Création théâtrale

Nous ne pouvons pas traverser sensiblement et présentement ce qui a été.
La mémoire de ce qui n’a pas été vécu reste une reconstitution mentale qui ne peut pas toucher de manière directe l’engagement vital de l’Horreur. Alors comment vivre l’Histoire qui n’est plus?
Comment traverser ce qu’elle engage?
Je me suis rendue cet été à Auschwitz, j’en suis revenue vide de contenu, avec l’intuition que le traitement de cette catastrophe traumatique personnelle et collective devait passer par l’esthétique du choc, suivant le principe d’un vaccin, parce que bouleverser l’ordre établi pourrait permettre d’en créer peut-être un autre.
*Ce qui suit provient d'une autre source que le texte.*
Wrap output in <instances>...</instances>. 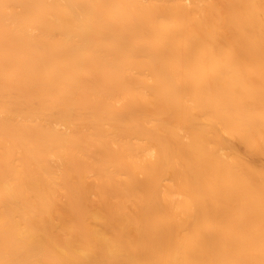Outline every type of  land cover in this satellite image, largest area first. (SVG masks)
<instances>
[{
    "label": "bare ground",
    "instance_id": "1",
    "mask_svg": "<svg viewBox=\"0 0 264 264\" xmlns=\"http://www.w3.org/2000/svg\"><path fill=\"white\" fill-rule=\"evenodd\" d=\"M0 264H264V0H0Z\"/></svg>",
    "mask_w": 264,
    "mask_h": 264
}]
</instances>
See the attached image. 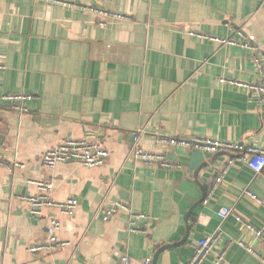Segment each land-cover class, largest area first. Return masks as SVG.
<instances>
[{
  "label": "crops",
  "instance_id": "crops-1",
  "mask_svg": "<svg viewBox=\"0 0 264 264\" xmlns=\"http://www.w3.org/2000/svg\"><path fill=\"white\" fill-rule=\"evenodd\" d=\"M55 1L0 0V264H120L124 254L133 264L150 255L153 264H187L219 227L224 264H264L237 245L253 243L243 227L218 216L228 207L262 228L264 170L235 160L204 203L235 154L160 142L214 138L264 149V106L241 86L258 79L249 55L189 35L229 38L243 28L264 43V0ZM87 7L126 19L101 28ZM12 95L34 97L27 113L11 109L4 98ZM139 132L141 148L169 167L132 157ZM69 139L98 143L110 156L93 169L44 167V155ZM15 161L25 169L9 168ZM39 182L54 183L56 202L78 198L75 215L48 208L34 216L28 198ZM116 202L150 217L146 234L129 232V211L104 219ZM54 218L67 246L31 254Z\"/></svg>",
  "mask_w": 264,
  "mask_h": 264
},
{
  "label": "built area",
  "instance_id": "built-area-1",
  "mask_svg": "<svg viewBox=\"0 0 264 264\" xmlns=\"http://www.w3.org/2000/svg\"><path fill=\"white\" fill-rule=\"evenodd\" d=\"M50 2H57L55 0H47ZM66 5V4H65ZM86 10L98 18V25L105 28L109 20H125L126 16L123 14L108 12L103 9L87 7ZM237 36L235 38L234 36ZM190 36H196L201 39H210L219 46H236L247 52L252 61L258 79L252 84H243V88L247 89L256 100L258 106H264V43L260 42L254 34L245 33L243 28H237L233 37L217 38L209 37L201 34L190 33ZM226 80H221L225 83ZM33 96L26 95H12L7 96L4 100L10 104L11 109L18 114L23 115L29 110L26 106L27 101L33 100ZM143 132H139L135 137V146L132 152V157L145 165L155 167H169L165 156L162 154H150L145 152L140 145ZM161 144L165 146H181L188 150L200 151L206 154H215L218 152H230L235 154L236 158L229 159L227 164L222 169L221 173L215 179L212 188L207 192L204 203H207L214 195L215 189L223 182L224 176L229 171L230 165L235 160L244 162L249 169L256 174H261L264 170V149L258 147H250L241 143L232 141H223L214 138H197L188 140H161ZM110 154L107 149L98 143H92L87 140L69 139L58 143L51 148L43 158V166L47 168H55L62 163H78L81 166L93 169L105 164ZM9 168L25 169V165L19 162H14L8 166ZM38 193L28 198L31 206V212L36 217L43 215L45 209H56L61 215L66 217H73L78 209L80 202L78 198H69L64 202L54 201L52 194L55 188L53 182H39L37 183ZM244 194L251 199L259 202L255 195L249 190ZM128 210V206L122 202L112 204L105 211L104 219L109 220L116 216L120 211ZM218 216L221 222L229 218L234 220L243 227L245 232L253 239L252 244H247L245 241H237V245L246 250L249 254L264 263V226L256 228L244 218L234 212L233 209L223 207L218 211ZM150 217L145 214L129 211L128 230L131 233L146 234L147 222ZM61 229V222L54 218L50 221L48 227L47 242L29 248V252L33 255H38L40 252L52 253L60 248L67 246L65 243H60L58 233ZM223 232L219 227L212 235L204 238L196 243L194 252L187 264H204L206 261L212 260L213 264H224L225 257L229 246H222ZM254 243H260L263 250H257ZM120 264H133L132 259L124 254L120 258ZM143 264H153V256L147 257Z\"/></svg>",
  "mask_w": 264,
  "mask_h": 264
},
{
  "label": "water",
  "instance_id": "water-1",
  "mask_svg": "<svg viewBox=\"0 0 264 264\" xmlns=\"http://www.w3.org/2000/svg\"><path fill=\"white\" fill-rule=\"evenodd\" d=\"M135 137V136H134ZM0 138H3V135L0 134ZM0 142H1V139H0ZM1 145V144H0Z\"/></svg>",
  "mask_w": 264,
  "mask_h": 264
},
{
  "label": "rangeland",
  "instance_id": "rangeland-1",
  "mask_svg": "<svg viewBox=\"0 0 264 264\" xmlns=\"http://www.w3.org/2000/svg\"><path fill=\"white\" fill-rule=\"evenodd\" d=\"M190 35V34H189Z\"/></svg>",
  "mask_w": 264,
  "mask_h": 264
}]
</instances>
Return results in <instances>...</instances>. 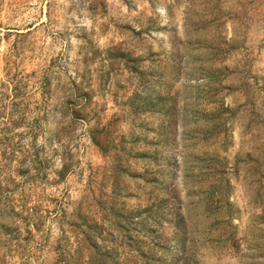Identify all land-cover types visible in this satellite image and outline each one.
<instances>
[{
    "label": "rangeland",
    "instance_id": "1",
    "mask_svg": "<svg viewBox=\"0 0 264 264\" xmlns=\"http://www.w3.org/2000/svg\"><path fill=\"white\" fill-rule=\"evenodd\" d=\"M0 264H264V0H0Z\"/></svg>",
    "mask_w": 264,
    "mask_h": 264
}]
</instances>
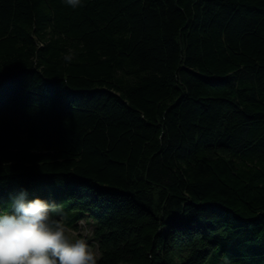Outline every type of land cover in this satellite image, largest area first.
<instances>
[{"label": "trees", "instance_id": "trees-1", "mask_svg": "<svg viewBox=\"0 0 264 264\" xmlns=\"http://www.w3.org/2000/svg\"><path fill=\"white\" fill-rule=\"evenodd\" d=\"M21 191L97 264H264V0H0V214Z\"/></svg>", "mask_w": 264, "mask_h": 264}, {"label": "clouds", "instance_id": "clouds-1", "mask_svg": "<svg viewBox=\"0 0 264 264\" xmlns=\"http://www.w3.org/2000/svg\"><path fill=\"white\" fill-rule=\"evenodd\" d=\"M73 9L82 0H64ZM74 58L72 50L64 55ZM21 191L13 198L12 211L0 214V264H97L96 252L87 239L70 235L61 220V209L40 198L28 200Z\"/></svg>", "mask_w": 264, "mask_h": 264}, {"label": "rangeland", "instance_id": "rangeland-1", "mask_svg": "<svg viewBox=\"0 0 264 264\" xmlns=\"http://www.w3.org/2000/svg\"><path fill=\"white\" fill-rule=\"evenodd\" d=\"M94 221L90 218H84L78 221L77 227H67L70 230V235L74 234V237L87 239L90 247L96 252L97 257L100 255V250L97 240L94 239Z\"/></svg>", "mask_w": 264, "mask_h": 264}]
</instances>
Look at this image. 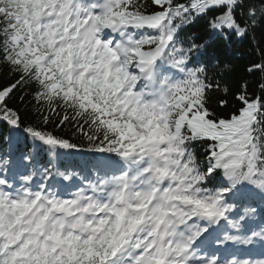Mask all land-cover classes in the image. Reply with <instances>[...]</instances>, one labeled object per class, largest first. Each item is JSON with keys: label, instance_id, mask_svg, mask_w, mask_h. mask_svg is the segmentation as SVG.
<instances>
[{"label": "snow or ice", "instance_id": "1", "mask_svg": "<svg viewBox=\"0 0 264 264\" xmlns=\"http://www.w3.org/2000/svg\"><path fill=\"white\" fill-rule=\"evenodd\" d=\"M262 24L264 0H0V264H264ZM248 37L258 94L213 48Z\"/></svg>", "mask_w": 264, "mask_h": 264}, {"label": "trees", "instance_id": "2", "mask_svg": "<svg viewBox=\"0 0 264 264\" xmlns=\"http://www.w3.org/2000/svg\"><path fill=\"white\" fill-rule=\"evenodd\" d=\"M196 33L203 38H207V24L206 19H199L193 25H189L184 32L183 35H192ZM255 36L257 41L264 42V24L258 26ZM213 48L215 49L219 60L221 63H229L232 66V71L227 77L231 82L235 84H239L243 81H248V91L249 93H257L259 89V73L256 75H248L246 73L247 67L250 65L253 59H256V51L252 44L250 43V37L243 39L242 41H230L226 45L221 40H216L213 42ZM0 82H3L2 78H0ZM17 101L13 99L9 102V107H16ZM21 120L25 123H35L31 110L29 109L27 112L21 111ZM59 117H53V123L58 122ZM47 130L55 131L58 135H63L69 140H75L73 136V129L71 126L54 128L53 124H49L47 126ZM78 135V133H77Z\"/></svg>", "mask_w": 264, "mask_h": 264}]
</instances>
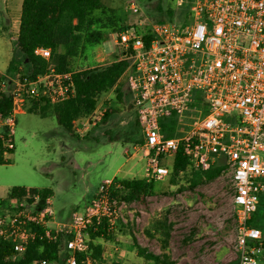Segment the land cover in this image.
<instances>
[{
    "label": "built area",
    "instance_id": "1",
    "mask_svg": "<svg viewBox=\"0 0 264 264\" xmlns=\"http://www.w3.org/2000/svg\"><path fill=\"white\" fill-rule=\"evenodd\" d=\"M178 5L187 7L184 22L162 20L145 25L139 6L131 1L128 6L139 17L135 26L118 33L130 61L122 77L144 136L139 149L147 159L145 178L168 175L170 167L161 159L181 146L195 169L224 162L234 185L238 264H258L264 236L249 221L264 194V0H179ZM35 53L49 58L51 49L38 46ZM11 83L15 87L13 109L7 116L0 114L9 149L14 148L15 115L24 110L26 100L43 94L58 102L74 91L71 72H56L54 66L33 81L10 79ZM102 114L97 105L74 122L88 129ZM172 114L189 130L165 137L161 120ZM113 183L114 178L102 182L84 212H74L55 226L50 225L56 218L51 195L38 209L24 206L19 201L23 198H13L19 201L17 209L0 214V238L12 239L16 254L22 256L37 234L33 226H45L49 238L67 235L68 255L63 264H77L76 253L89 251L90 226L106 219L116 239L124 230L126 202L110 196ZM24 198L36 201L40 194L29 191ZM118 244L113 245L117 248ZM109 249L113 246L107 244L106 256ZM36 264L50 263L40 260Z\"/></svg>",
    "mask_w": 264,
    "mask_h": 264
},
{
    "label": "rangeland",
    "instance_id": "2",
    "mask_svg": "<svg viewBox=\"0 0 264 264\" xmlns=\"http://www.w3.org/2000/svg\"><path fill=\"white\" fill-rule=\"evenodd\" d=\"M103 1L109 9L107 17L123 19L134 26L139 15L128 6L131 1L139 6L145 25L159 18L175 23L186 20V5L179 6V0ZM18 25V17L11 15L0 0V71L7 68L13 55ZM119 32L105 33L101 43L74 59V68L103 66L118 56L125 57L118 42ZM20 72H2L0 91L12 93L15 87L14 83L10 84V79L13 82L20 79ZM119 85L124 92L122 100L112 89L102 93L97 103L102 111L109 106L115 108L110 118L106 122L100 119L88 129L74 122L73 134L58 123L52 111L46 116L28 111L31 100H26L25 111L15 115L11 136L14 148L5 154L9 162L0 164V196H6L13 186L30 188V193H34L33 189L50 188L51 205L56 215L50 225L55 226L57 221L68 220L74 212H84L105 180L116 176L145 178L147 159L139 149L141 144L134 141L142 138L143 133L135 122V109L131 106L124 77ZM179 123L176 135L189 130V125ZM5 129L0 125V134L6 133ZM173 159L174 154H169L162 162L171 168ZM193 170L192 166L188 167L175 177L174 182L171 171L162 179H151L155 187L145 201H133L123 206L126 220L123 221L124 230L118 232L119 244L116 248L105 243V246H113L107 253L110 260L115 259L120 264H147L135 248L124 246L132 245L136 239L155 253H169L176 264H237L239 251L232 174L225 169L217 176H205L194 186L191 184ZM19 201L34 208L39 199ZM19 201L11 199L0 204V213L15 211ZM255 213L264 228V201L261 200ZM160 224H163L162 228ZM164 229L170 230L167 240ZM258 258V264H264V251Z\"/></svg>",
    "mask_w": 264,
    "mask_h": 264
},
{
    "label": "trees",
    "instance_id": "3",
    "mask_svg": "<svg viewBox=\"0 0 264 264\" xmlns=\"http://www.w3.org/2000/svg\"><path fill=\"white\" fill-rule=\"evenodd\" d=\"M108 11L109 9L103 0L22 1L18 35L13 43V55L5 74L19 73L22 69L19 78L22 80L27 78L29 81H33L39 75L46 73L50 66H54L56 72H71L74 91L68 98L51 102L43 94L31 97L29 98L31 104L27 110L41 116H46L48 111H52L58 123L72 134L74 133V120L92 113L102 93L115 89L117 98L119 100L123 99L124 92L119 85V81L130 64L127 57L118 56L106 65L80 69L74 68L73 64L75 58L85 55L89 48L101 43L104 40L105 33L122 31L134 26L123 19L107 17ZM162 20V18L156 19V21ZM144 37L148 40L149 36L145 34ZM38 46L49 47L51 49L50 57L45 58L36 54L35 49ZM3 74L0 72V77ZM128 92L130 94V91ZM131 106L133 107L132 103ZM12 109V93L0 91V114L7 116ZM114 112L115 108L109 106L103 111L101 121L106 122ZM135 122L141 128L136 111ZM177 127L178 121L175 114L161 120V128L165 137L174 136ZM112 139L116 138H110V140ZM6 140H8V136L4 133L3 137H0V164L9 162L5 154L11 149H7L5 146ZM134 141L143 144L144 136ZM190 166L189 157L183 152V147H179L174 154L170 168L173 182L178 174L186 171ZM226 167L227 165L221 162L206 170L195 169L193 170L191 184L197 185L205 176H217ZM154 187L153 180L116 176L113 185L109 189V194L112 198L118 199L119 202H143ZM30 190L25 186H13L6 196H0V204L10 202L13 198L22 199ZM33 190L36 192L38 189ZM38 193L40 198L36 203L37 205L34 206L35 209L42 207L45 198L52 195V190L43 188L39 189ZM261 200L264 201V194ZM261 200L259 203H261ZM28 201L32 202L33 199L29 198ZM249 223L264 230L257 220L256 213H253ZM160 225V228H162L163 224ZM33 228L37 234L28 242L27 249L22 256L16 254L12 239L0 238V264H36L40 260H46L50 264H63L65 262L68 255L65 250L67 235L60 234L57 238H49L45 235L47 229L45 226H33ZM87 232L89 251L87 253H76L77 264H120L117 260H110L105 255V243H119L113 230H110L107 226L106 219L90 226ZM164 234L167 240L170 236V230L164 229ZM124 246L135 248L137 254L147 264H176V260L169 253H155L137 243L136 239H134L132 245L125 244Z\"/></svg>",
    "mask_w": 264,
    "mask_h": 264
},
{
    "label": "crops",
    "instance_id": "4",
    "mask_svg": "<svg viewBox=\"0 0 264 264\" xmlns=\"http://www.w3.org/2000/svg\"><path fill=\"white\" fill-rule=\"evenodd\" d=\"M22 1L23 0H3V2L5 4V9L8 10V12L11 15H16L18 17V21L19 22H20V13H21ZM18 30H19V25H18ZM14 37L16 38L17 36H14ZM6 69L2 70L0 72H5ZM24 111L25 110H23L22 112H24Z\"/></svg>",
    "mask_w": 264,
    "mask_h": 264
}]
</instances>
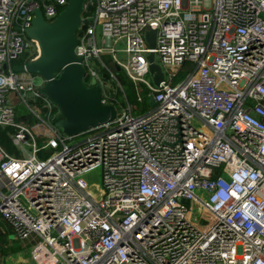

Comment s’y prendre? Nous avons pressenti de pouvoir convoquer une poétique de la performativité afin de mettre en jeu de manière extrême le réel à l’épreuve du théâtre (en lien avec la programmation du Centre National Dramatique HTH). Comment vivre surtout auprès des autres qui n’ont pas connu cela, ces êtres qui « allaient, [qui] n’avaient pas le sens du danger?
Peut-être qu’en convoquant ce choc, ce sens du danger, pourrions-nous vivre un peu mieux auprès d’eux?
Car si on ne peut effectivement pas réellement revivre ce qui a eu lieu, on peut peut-être travailler à le regarder.
Que voir? Comment (ne pas) voir? De quel espace regarder? Qu’est-ce qui voit en moi?
Dans la continuité d’un travail sur le choc, nous questionnons la notion d’Aveuglement et les liens qu’elle renferme (processus pour y accéder, sens perdu, absence de lumière, noir, fulgurance, choix, accident, soumission, choc, coupure…) et pressentons qu’elle nous amène peut-être à établir un fil rouge dans le labyrinthe de l’écriture de cette traversée théâtrale que nous construisons entre nuit et brouillard.
In fine, élaboration d’une forme théâtrale à partir d’une écriture collective contemporaine.

Aurélie Kerszenbaum, enseignante de lettres et théâtre au lycée jean Monnet de Montpellier, et petite fille de déportée.